Before you determine the big data sample size that makes sense with your company's goals, you need to get rid of the "junk" data. The trick is making sure you don't exclude valuable data.
"Casting your net" is one of the operative acts of big data gathering that enterprises engage in. Why? To assure that their sample is the correct size (particularly, large enough) of big data that they are drawing from for purposes of analysis and actionable conclusions.
Sizing the net for the optimum big data "catch" isn't easy. To do this, organizations have to make the correct calls on which big data is "junk" and therefore, excludable, and which big data has the potential to contribute to analysis -- and answers -- for the looming questions that the business wants to answer.
Let's talk about getting rid of the junk first.
In 2011, when the term big data began to take off, Walmart was already feeding its databases more than one million customer transactions per hour for a total of 2.5 petabytes of data, which was 167 times the total amount of data in the books in the US Library of Congress. Projections for internet traffic at that time were showing that cyberdata flows would exceed 667 exabytes by 2013; EMC now estimates that the growth of big data alone between 2009 and 2020 will be 45x. These burgeoning data stores are impacting data center storage, policies for keeping data under management, and database architectures and information processing. When this data comes in "unrefined" (i.e., unfiltered), there is real risk that you are committing your storage, database, and processing resources to a lot of useless data. This is why many companies in their big data initiatives seek out vendors or develop their own strategies for sifting out "junk" data before they commit the refined data product to database, storage, and processing resources.
The danger is that you exclude data that could be valuable -- if you only knew how to exploit it! This takes us to a discussion of an all-inclusive big data approach that virtually excludes nothing. Natural intelligence applications that look at all data in an associative manner that mimics how the human brain associates data and then assimilates it are a prime example.

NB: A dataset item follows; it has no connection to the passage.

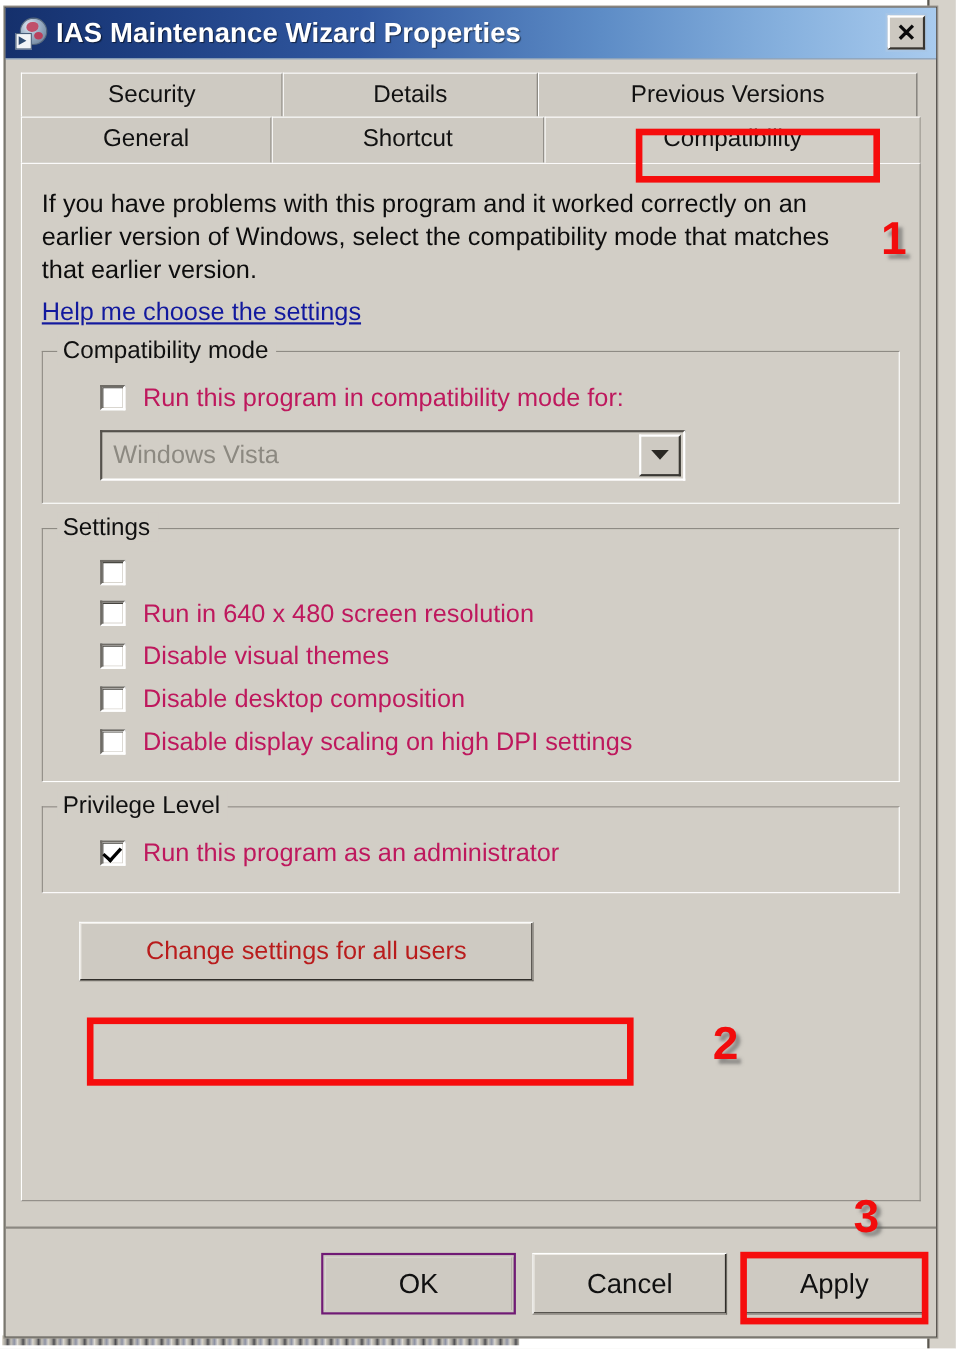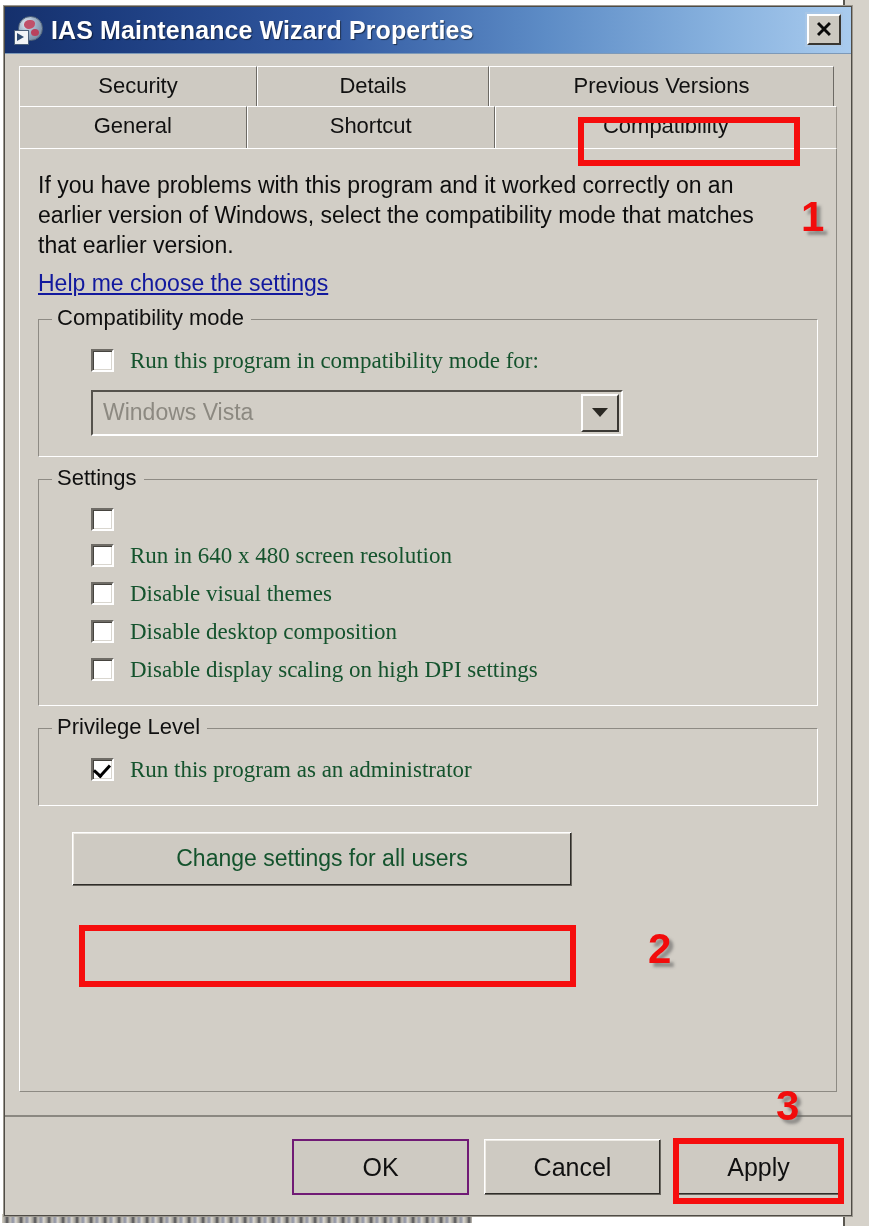"Run this program in compatibility" .chk-label { color: #14532d -> #be185d; font-family: Liberation Serif, serif -> none }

Last week, I spoke with Ian Hersey, the chief product officer for Saffron Technology, which provides a cognitive computing platform for the Internet of Things. This platform is capable of cognitive thinking that emulates the associative functions of the human brain. "Like the human brain, we look at all the data, and we connect and index it at the entity level," said Hersey. "Through algorithms that emulate human thought association, we discover patterns in this data." The detection of similarities and patterns between the data is what enables the intelligence engine to learn from the data and to generate conclusions based upon what it has learned. Because no data is left behind, there is less chance to exclude data that seemingly isn't relevant but could turn out to be relevant later in analysis.
Filtered vs. non-filtered big data represent two approaches that enterprises can take in their big data harvesting. It's critical for enterprises to determine the appropriate degree of filtering for their big data needs in order to assure that the sample sizes of big data they collect are tuned to the task of what they need to analyze.
A good analogy is setting the aperture on a camera. How wide do you need to make the lens to assure that the data sheds the correct amount of light on the set of business problems you want to solve?
Every business has its own big data aims, so there is no one best practice, except to say that if "setting the lens" or determining how wide you are going to "cast your net" isn't an upfront strategic exercise, you could be missing the boat on your big data investment.